The Canadian dollar dropped sharply on Monday after US Trade Representative Robert Lighthiser said the time for agreement is on the way, and Canada and Mexico have not shown their intention to change the deal. Against this background and partly due to slower oil growth, the Canadian lost 3.1% from the beginning of the year. And, according to a large number of market participants, the bad for CAD is yet to come.
Despite terse US holdings, Trump believes it makes sense to exclude Canada and Mexico from the additional industrial metal levy he plans to introduce later this year. "I think this is a good enough incentive for countries to conclude a new NAFTA deal," Trump said. On the other hand, Mexico and Canada have announced they can very quickly prepare retaliatory measures if Trump takes sole action on NAFTA.
What we need to take into account is that neither Mexico nor Canada are in good economic condition to contradict the United States. Mexico will face elections in a few months, and Canada's economy is still lagging behind leading world leaders.
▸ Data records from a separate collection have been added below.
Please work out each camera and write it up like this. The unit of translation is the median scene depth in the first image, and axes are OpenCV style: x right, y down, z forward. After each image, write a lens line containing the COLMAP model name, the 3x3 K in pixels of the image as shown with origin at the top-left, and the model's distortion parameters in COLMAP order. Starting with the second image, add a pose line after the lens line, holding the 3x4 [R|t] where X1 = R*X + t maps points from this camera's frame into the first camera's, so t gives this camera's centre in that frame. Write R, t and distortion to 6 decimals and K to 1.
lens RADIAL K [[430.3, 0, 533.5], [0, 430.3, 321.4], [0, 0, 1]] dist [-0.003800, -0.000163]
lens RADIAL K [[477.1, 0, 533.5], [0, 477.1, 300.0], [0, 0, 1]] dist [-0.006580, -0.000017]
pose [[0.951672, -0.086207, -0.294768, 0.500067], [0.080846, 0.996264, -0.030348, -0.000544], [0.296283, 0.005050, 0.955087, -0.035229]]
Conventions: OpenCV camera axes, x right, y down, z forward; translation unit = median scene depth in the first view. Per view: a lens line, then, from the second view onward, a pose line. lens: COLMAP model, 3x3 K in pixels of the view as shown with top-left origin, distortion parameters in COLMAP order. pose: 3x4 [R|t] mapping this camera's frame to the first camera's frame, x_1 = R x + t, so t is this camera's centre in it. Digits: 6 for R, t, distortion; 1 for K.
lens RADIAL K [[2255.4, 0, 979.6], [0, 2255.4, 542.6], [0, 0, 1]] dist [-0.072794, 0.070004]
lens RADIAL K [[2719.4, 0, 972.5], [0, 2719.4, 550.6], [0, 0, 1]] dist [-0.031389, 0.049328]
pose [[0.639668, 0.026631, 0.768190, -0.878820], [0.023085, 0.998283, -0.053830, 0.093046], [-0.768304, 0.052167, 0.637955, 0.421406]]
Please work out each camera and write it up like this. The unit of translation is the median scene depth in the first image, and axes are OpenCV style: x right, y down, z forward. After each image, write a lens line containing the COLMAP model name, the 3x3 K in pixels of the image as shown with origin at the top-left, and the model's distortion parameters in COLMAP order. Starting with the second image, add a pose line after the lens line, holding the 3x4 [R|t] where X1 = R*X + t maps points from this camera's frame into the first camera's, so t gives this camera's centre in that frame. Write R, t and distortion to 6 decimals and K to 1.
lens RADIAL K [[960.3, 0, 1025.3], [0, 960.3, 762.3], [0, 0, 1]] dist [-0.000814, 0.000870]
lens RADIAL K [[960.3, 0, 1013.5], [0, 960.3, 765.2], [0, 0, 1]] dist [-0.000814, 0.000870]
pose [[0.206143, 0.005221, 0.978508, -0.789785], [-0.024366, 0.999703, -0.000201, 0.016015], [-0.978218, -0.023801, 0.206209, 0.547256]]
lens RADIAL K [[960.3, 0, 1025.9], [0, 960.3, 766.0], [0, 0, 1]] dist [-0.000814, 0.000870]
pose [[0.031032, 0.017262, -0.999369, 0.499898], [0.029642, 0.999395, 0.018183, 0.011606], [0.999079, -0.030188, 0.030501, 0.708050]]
Technical USD / CAD managed to break the long-term consolidation that began in July 2017. The mid-term movement remains a longevity, and given the strong dollar and impending changes in NAFTA and US import duties, the momentum is getting stronger. Following a statement from the US sales representative, the couple managed to cross the levels of horizontal resistance and broke a 50% Fibonacci correction on the downward trend - the beginning of a new upward trend. Price above SMA 200/50 - positive signal. To minimize risk, we can look for better positioning around the 1.2930.